Hilary Pecis in her studio, Los Angeles. Laure Joliet/Courtesy David Kordansky
Hilary Pecis, whose vibrant still life paintings have attracted a loyal market following, will now be represented by David Kordansky gallery in Los Angeles. The gallery will showcase her work in the upcoming edition of the Frieze London fair in October. A solo show with the gallery will follow in 2022.
The Los Angeles–based artist’s work is sought after by collectors. Her still lifes feature vibrant fabrics and richly colored flowers; palm trees can sometimes be seen in the distance. Because they flatten domestic spaces, these paintings have drawn comparisons to David Hockney. Pecis has cited German Expressionists like Gabriele Münter and Ernst Ludwig Kirchner, as well as the Fauvist Édouard Vuillard, Funk artist Roy de Forest, and figurative painter Joan Brown, as being among her influences.
The art market is something Pecis knows a good deal about, given that she worked as a registrar at David Kordansky for five years before becoming an full-time artist.

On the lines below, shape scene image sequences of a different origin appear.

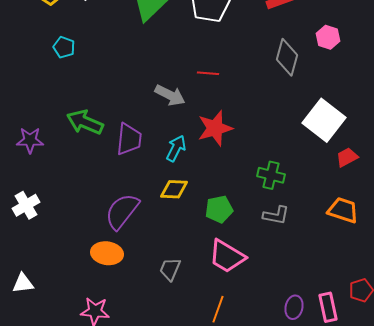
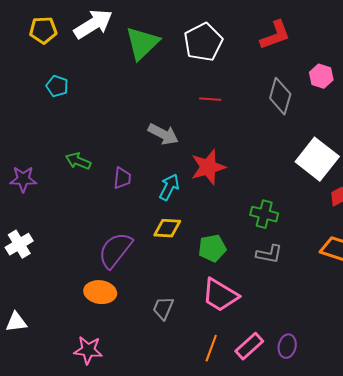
red line: (208, 73) -> (210, 99), moved
green arrow: (85, 122) -> (78, 161), size x0.7
purple trapezoid: (129, 139) -> (122, 178), size x0.7
pink rectangle: (328, 307) -> (249, 346), moved, turned 60

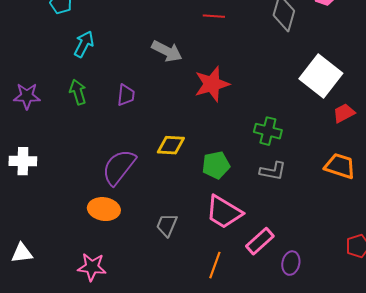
green arrow: (78, 161) -> (78, 92), moved, turned 50
cyan arrow: (169, 187) -> (84, 44), moved
white cross: (19, 244) -> (23, 161), turned 32
white triangle: (16, 322) -> (22, 253), moved
pink rectangle: (249, 346) -> (260, 241), moved

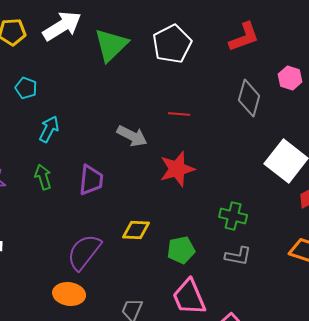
red line: (214, 16) -> (179, 114), moved
purple trapezoid: (126, 95) -> (91, 180), size x1.4
pink trapezoid: (224, 212) -> (189, 297), turned 36

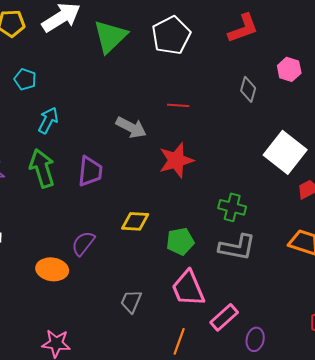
gray diamond: (249, 98) -> (248, 89), size x0.7
green arrow: (43, 177) -> (42, 168), size x1.5
purple semicircle: (84, 252) -> (83, 243), size x0.7
gray L-shape: (238, 256) -> (237, 247), size x1.4
orange ellipse: (69, 294) -> (52, 269), moved

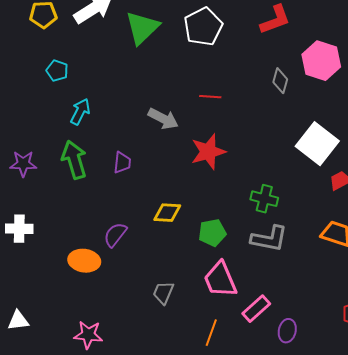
pink hexagon: (289, 69) -> (321, 61), size x1.6
purple trapezoid: (90, 171) -> (122, 163), size x0.7

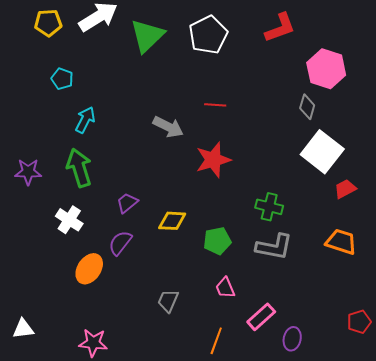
gray diamond: (280, 81) -> (307, 107), moved
purple trapezoid: (122, 163) -> (127, 203), moved, turned -135
white cross: (19, 229) -> (69, 220), moved, turned 32
orange ellipse: (84, 261) -> (89, 269), turned -64
pink trapezoid: (220, 280) -> (225, 288), size x0.6

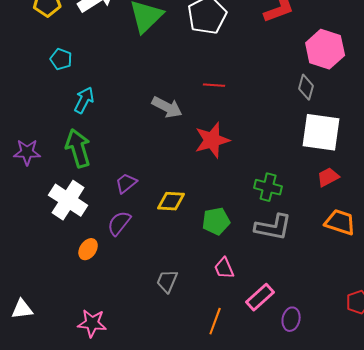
white square: (322, 152) -> (321, 132), turned -30
red trapezoid: (345, 189) -> (328, 177), moved
white cross: (69, 220) -> (68, 200), size x1.4
orange ellipse: (89, 269) -> (88, 249), size x0.7

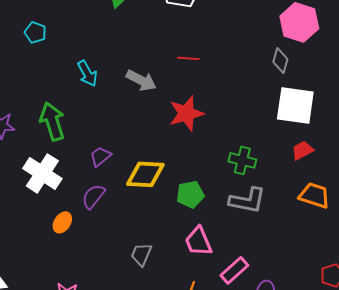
cyan arrow: (84, 100) -> (87, 73), moved, turned 124
yellow diamond: (171, 201) -> (145, 174), size x1.4
pink trapezoid: (224, 268) -> (198, 241), size x1.4

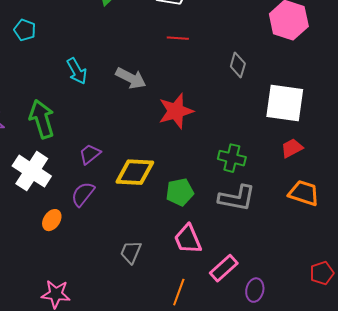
red line: (188, 58) -> (178, 38), moved
gray diamond: (280, 60) -> (238, 65), moved

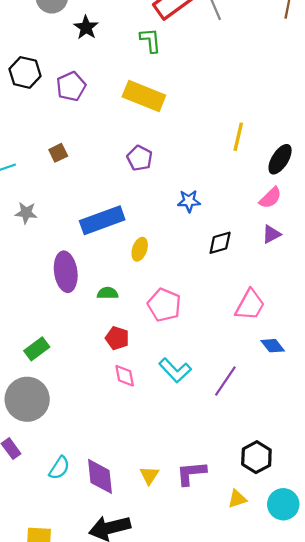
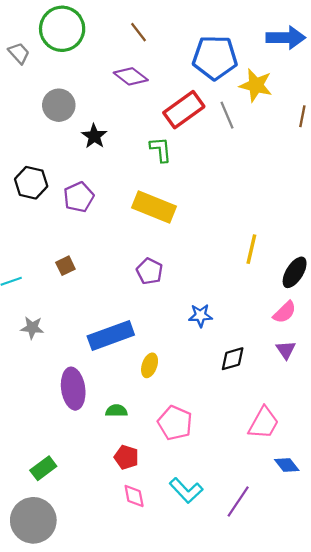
purple triangle: (271, 234) -> (286, 350), turned -36

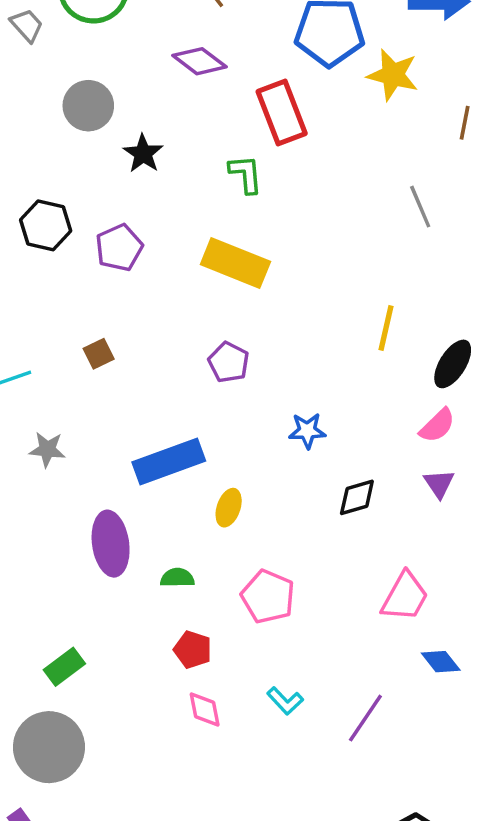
red rectangle: (184, 110) -> (282, 112), turned -75
gray line: (227, 115) -> (420, 207), moved
cyan L-shape: (186, 490) -> (285, 701), size x0.7

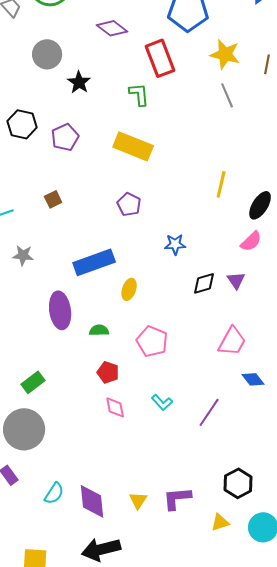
yellow star: (393, 75) -> (225, 54), moved
gray line: (420, 207) -> (227, 95), moved
purple triangle: (439, 484) -> (236, 280), moved

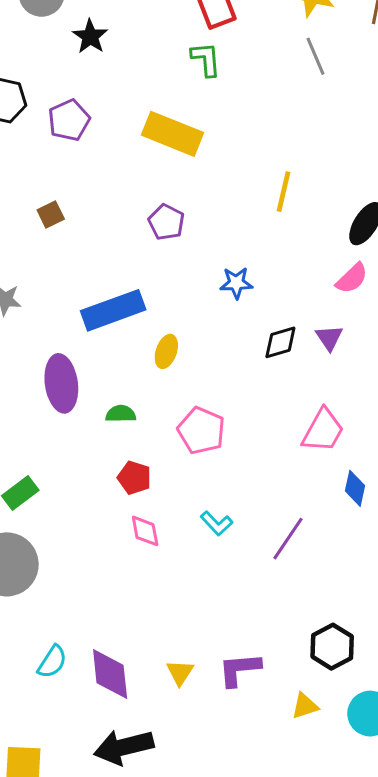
green L-shape: (139, 94) -> (206, 59), moved
yellow line: (221, 184) -> (283, 192), moved
blue diamond: (253, 379) -> (355, 488), turned 50

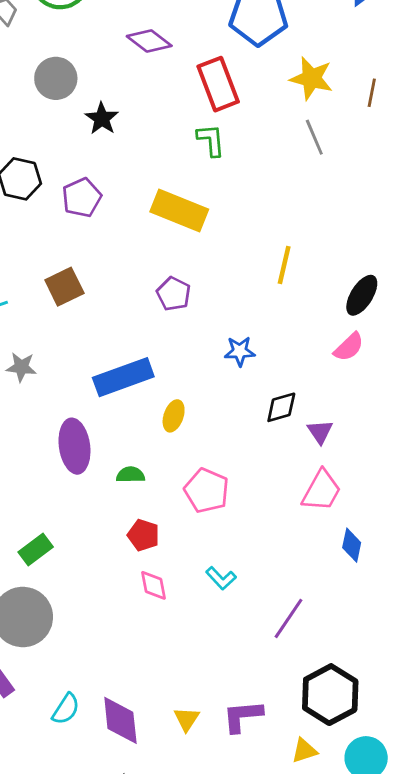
brown square: (51, 214) -> (64, 287), size x1.5
purple triangle: (329, 338) -> (320, 432), moved
purple line: (288, 539) -> (289, 618), moved
black hexagon: (332, 647) -> (330, 695), size x1.4

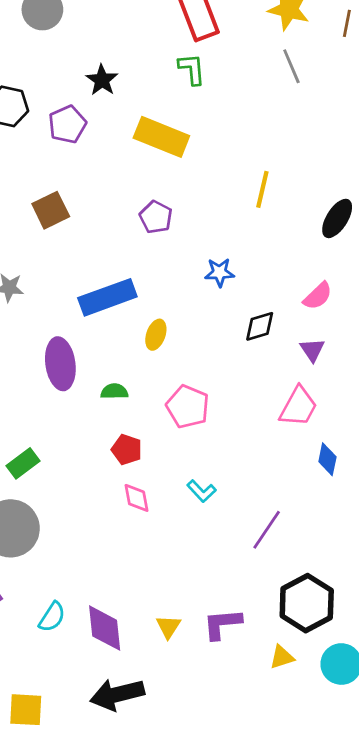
black star: (102, 119) -> (102, 80), moved
pink semicircle: (349, 347) -> (318, 296), moved
purple triangle: (320, 432) -> (312, 350), moved

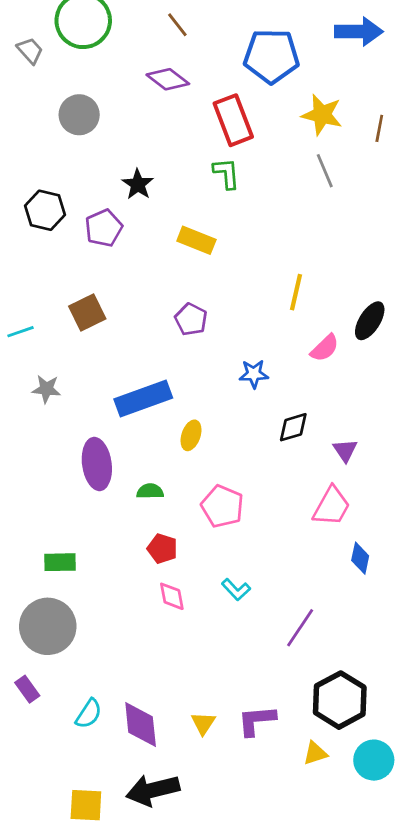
yellow rectangle: (161, 137) -> (196, 240), size x0.7
pink semicircle: (318, 296) -> (325, 348), moved
green rectangle: (23, 463) -> (60, 562), turned 36
yellow square: (26, 710) -> (86, 805), moved

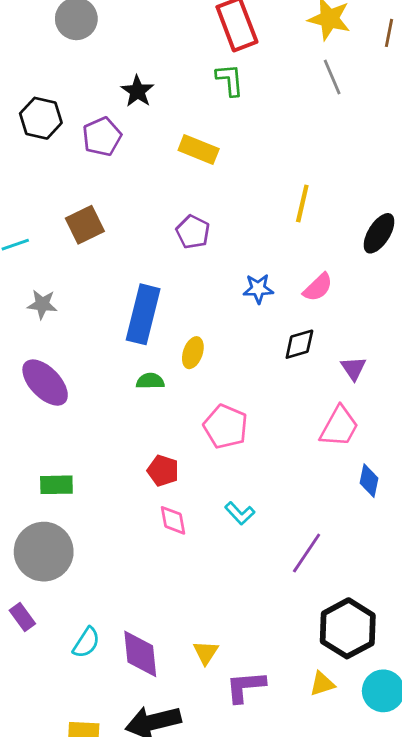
pink semicircle: (325, 348) -> (318, 287), moved
blue rectangle: (143, 399) -> (143, 314), turned -56
purple ellipse: (97, 464) -> (45, 383), moved, turned -36
green semicircle: (150, 491) -> (150, 381), moved
purple L-shape: (256, 720) -> (245, 687), moved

In March 2019, she left to focus on her studio practice. “I was trying to figure out any way to keep one foot in the gallery,” Pecis said.
Mike Homer, a partner at David Kordansky, said Pecis’s journey from gallery staffer to star artist is relatively unusual. “It’s never happened in the 11 years I’ve been here,” he noted, adding that her work as “became much stronger” after leaving the gallery world. “The growth was noticeable in a relatively short amount of time.” Pecis also has one more unusual connection to the gallery: her studio is in the same building as Ruby Neri, who is also represented by David Kordansky.
This past May, Pecis was featured in the gallery’s group show “The Beatitudes of Malibu,” which also included work by Jennifer Guidi and Agnes Martin, both of whom are more widely known than Pecis. But it was Pecis’s work that outpaced expectations. Her painting Gabrielino (2021) sold in advance of the exhibition’s opening, and Homer said that the number of inquiries the gallery received for the work shocked staff. The painting eventually went to a collection in Europe.
Despite the notice her work received from that exhibition, Pecis thought David Kordansky wouldn’t end up taking her on. “It just didn’t seem possible,” she said with a note of surprise.
In the past two years, Rachel Uffner Gallery in New York and Timothy Taylor in London—both of whom also represent Pecis—have staged sold-out solo shows for the artist. On the secondary market, prices for Pecis’s work are skyrocketing. In May, a 2016 painting depicting two cats in a garden sold at Christie’s Hong Kong for $225,400 (HKD 1.75 million), more than double its high estimate of $64,300 HKD (500,000). Then, in July, her landscape painting Backyard View (2018), depicting a sunset and palm trees, sold at a Sotheby’s contemporary art day sale for £340,000 ($470,200), 17 times the low estimate of £20,000 ($27,600).
Collectors in China are a driving force for her market. Following a solo exhibition at Bejing’s Spurs gallery in 2020, collectors with private museums in the region have added her works to their collections. Her paintings now reside at the Yuz Museum in Shanghai, the Zhuzhong Museum in Beijing, and the Sifang Art Museum in Nanjing, among others.
Suddenly, Pecis, who was once behind the scenes at the gallery, is now in the spotlight at her former employer. “We have this saying that we work for the artists we represent,” Homer said. “She used to work for us. Now, we work for her.”